Reputation: 1
Hello stackoverflow community,
I am having some issues reading parquet files. The problems start after I upload the Parquet file to Azure Data Lake gen 2 using Python.
I am using the official Micorsoft documentation: https://learn.microsoft.com/en-us/azure/storage/blobs/data-lake-storage-directory-file-acl-python
Besides the authentification, this part:
def upload_file_to_directory():
try:
file_system_client = service_client.get_file_system_client(file_system="my-file-system")
directory_client = file_system_client.get_directory_client("my-directory")
file_client = directory_client.create_file("uploaded-file.txt")
local_file = open("C:\\file-to-upload.txt",'r')
file_contents = local_file.read()
file_client.append_data(data=file_contents, offset=0, length=len(file_contents))

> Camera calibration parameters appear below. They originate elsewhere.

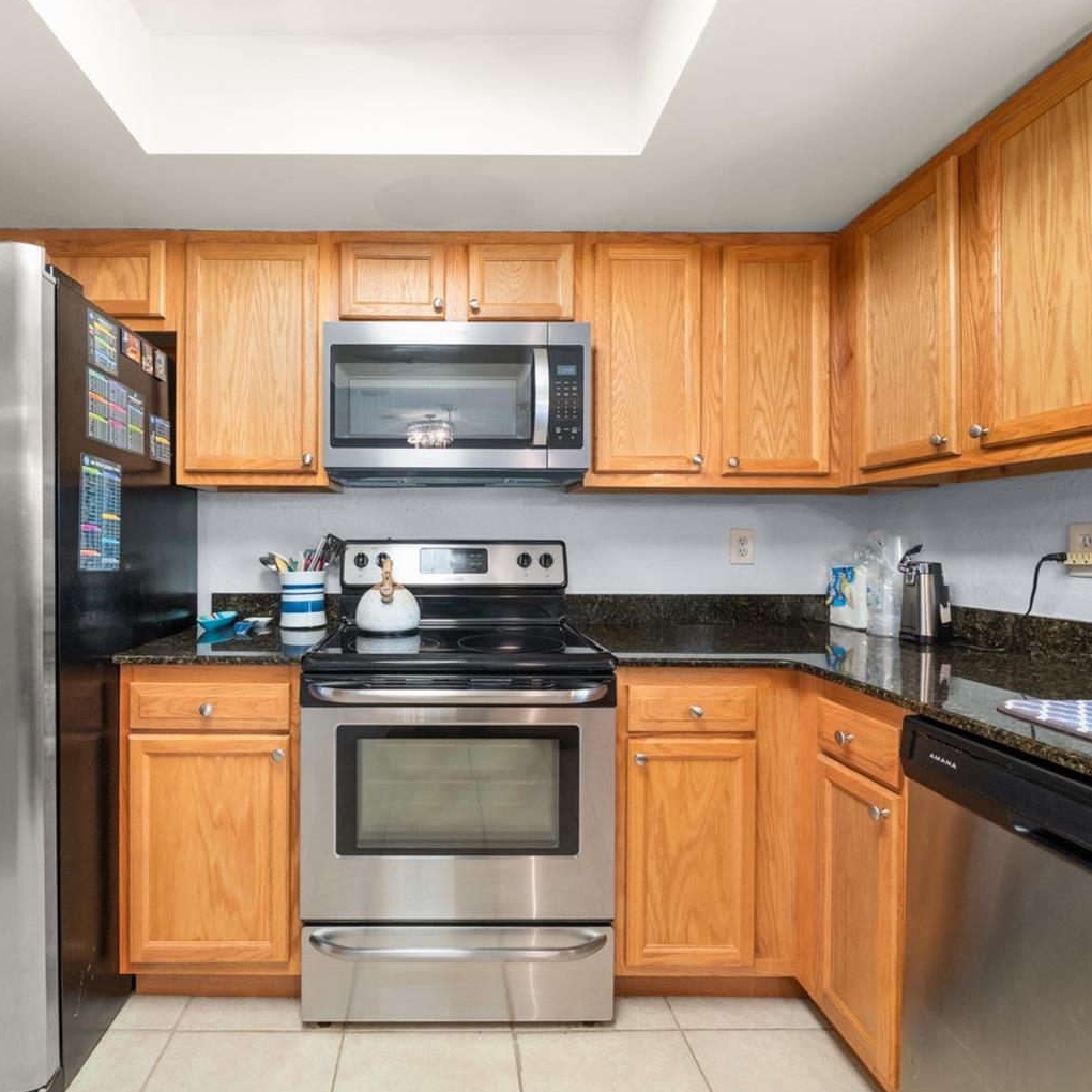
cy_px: 531
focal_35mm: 16
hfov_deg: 86.7
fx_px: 571
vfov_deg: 87.4
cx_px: 457
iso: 400
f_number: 11
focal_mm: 12
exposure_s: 1/2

file_client.flush_data(len(file_contents))
except Exception as e:
print(e)
When I use the code to upload a small csv file, it works totally fine. The csv file is uploaded and when I download the file I can open it without any problems.

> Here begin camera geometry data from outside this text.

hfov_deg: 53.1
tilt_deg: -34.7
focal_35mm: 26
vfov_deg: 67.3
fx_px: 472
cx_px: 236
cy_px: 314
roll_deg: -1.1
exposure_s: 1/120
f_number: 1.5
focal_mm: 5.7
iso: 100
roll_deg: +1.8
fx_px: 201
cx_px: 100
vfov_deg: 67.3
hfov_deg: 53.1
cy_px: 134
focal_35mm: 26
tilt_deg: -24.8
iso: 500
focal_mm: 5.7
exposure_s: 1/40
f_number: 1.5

If I convert the same data frame to a small parquet file and upload the file, the upload works fine. But when I download the file and try to open it, I get the error message:
ArrowInvalid: Parquet magic bytes not found in footer. Either the file is corrupted or this is not a parquet file.
If I read the Parquet fiel directly without uploading, it works fine.
Does anyone have a suggestion how I need to modify the code so I don't destroy my parquet file?
Thanks!
Upvotes: 0
Views: 2459
Reputation: 108
I just resolved this error in my project today.
I am using pyarrow.parquet.write_table
to write my Parquet file.
I was passing a native Python file object to the where
parameter, which somehow caused the footer to never get written.
When I switched to using PyArrow output streams instead of native Python file objects, the footer got written correctly on stream close, which resolved this issue for me.
Upvotes: 0
Reputation: 8660
I'm not sure what's wrong with your code(It seems your code is not complete), you can have a try this code, it works on my side:
try:
file_system_client = service_client.get_file_system_client(file_system="my-file-system")
directory_client = file_system_client.get_directory_client("my-directory")
file_client = directory_client.create_file("data.parquet")
df = pd.DataFrame({'one': [-1, np.nan, 2.5],
'two': ['foo', 'bar', 'baz'],
'three': [True, False, True]},
index=list('abc')).to_parquet()
file_client.append_data(data=df, offset=0, length=len(df))
file_client.flush_data(len(df))
except Exception as e:
print(e)
Upvotes: 1